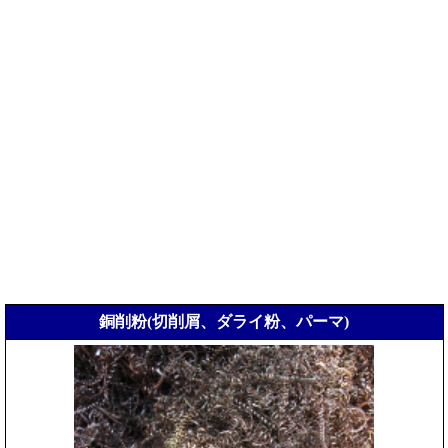
銅削粉(切削屑、ダライ粉、パーマ)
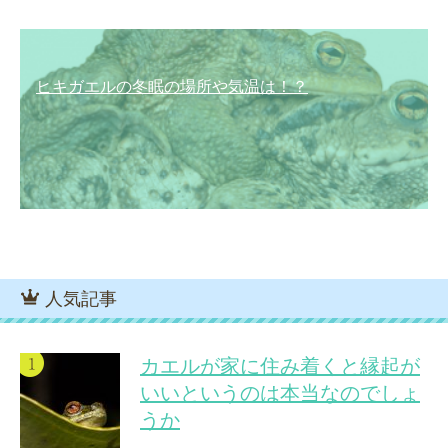
ヒキガエルの冬眠の場所や気温は！？
人気記事
カエルが家に住み着くと縁起が
いいというのは本当なのでしょ
うか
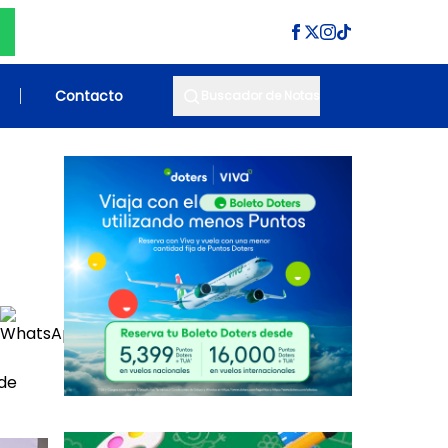
Contacto
Buscador de Notas
 de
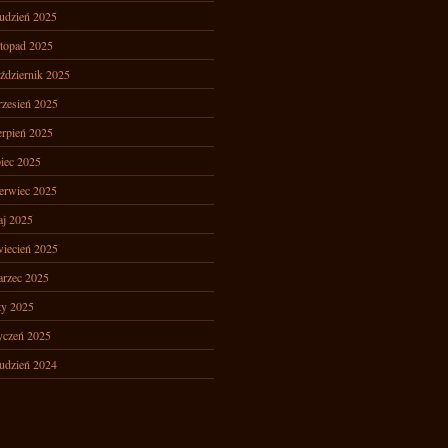
udzień 2025
stopad 2025
ździernik 2025
zesień 2025
erpień 2025
piec 2025
erwiec 2025
j 2025
iecień 2025
rzec 2025
ty 2025
yczeń 2025
udzień 2024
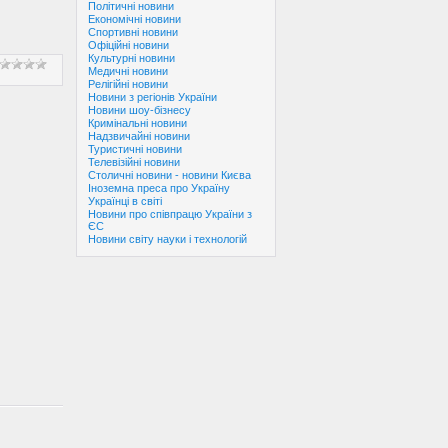
Політичні новини
Економічні новини
Спортивні новини
Офіційні новини
Культурні новини
Медичні новини
Релігійні новини
Новини з регіонів України
Новини шоу-бізнесу
Кримінальні новини
Надзвичайні новини
Туристичні новини
Телевізійні новини
Столичні новини - новини Києва
Іноземна преса про Україну
Українці в світі
Новини про співпрацю України з
ЄС
Новини світу науки і технологій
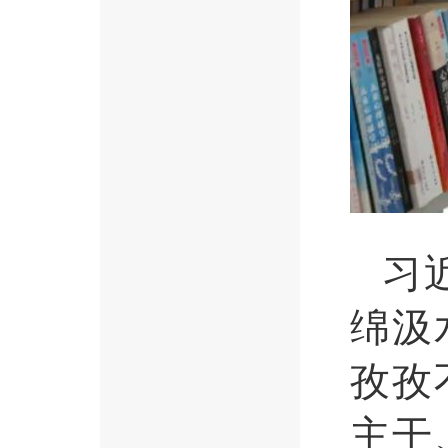
习
绵汲
孜孜
主干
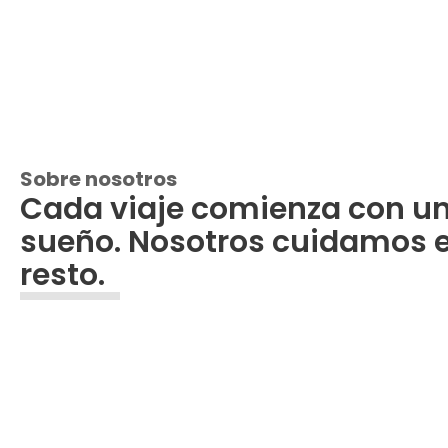
Sobre nosotros
Cada viaje comienza con u
sueño. Nosotros cuidamos e
resto.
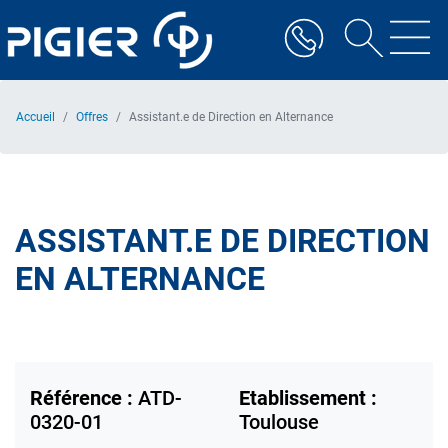
Aller
au
contenu
principal
Accueil
Offres
Assistant.e de Direction en Alternance
ASSISTANT.E DE DIRECTION
EN ALTERNANCE
Référence :
ATD-
Etablissement :
0320-01
Toulouse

- What this task involves
Reproduce every line of text in the listing above without changing anything, omitting the picture markers.

- Answer to this task
銅削粉(切削屑、ダライ粉、パーマ)
ヒキガエルの冬眠の場所や気温は！？
人気記事
カエルが家に住み着くと縁起が
いいというのは本当なのでしょ
うか
Contacto
Buscador de Notas
 de
udzień 2025
stopad 2025
ździernik 2025
zesień 2025
erpień 2025
piec 2025
erwiec 2025
j 2025
iecień 2025
rzec 2025
ty 2025
yczeń 2025
udzień 2024
Політичні новини
Економічні новини
Спортивні новини
Офіційні новини
Культурні новини
Медичні новини
Релігійні новини
Новини з регіонів України
Новини шоу-бізнесу
Кримінальні новини
Надзвичайні новини
Туристичні новини
Телевізійні новини
Столичні новини - новини Києва
Іноземна преса про Україну
Українці в світі
Новини про співпрацю України з
ЄС
Новини світу науки і технологій
习
绵汲
孜孜
主干
Sobre nosotros
Cada viaje comienza con u
sueño. Nosotros cuidamos e
resto.
Aller
au
contenu
principal
Accueil
Offres
Assistant.e de Direction en Alternance
ASSISTANT.E DE DIRECTION
EN ALTERNANCE
Référence :
ATD-
Etablissement :
0320-01
Toulouse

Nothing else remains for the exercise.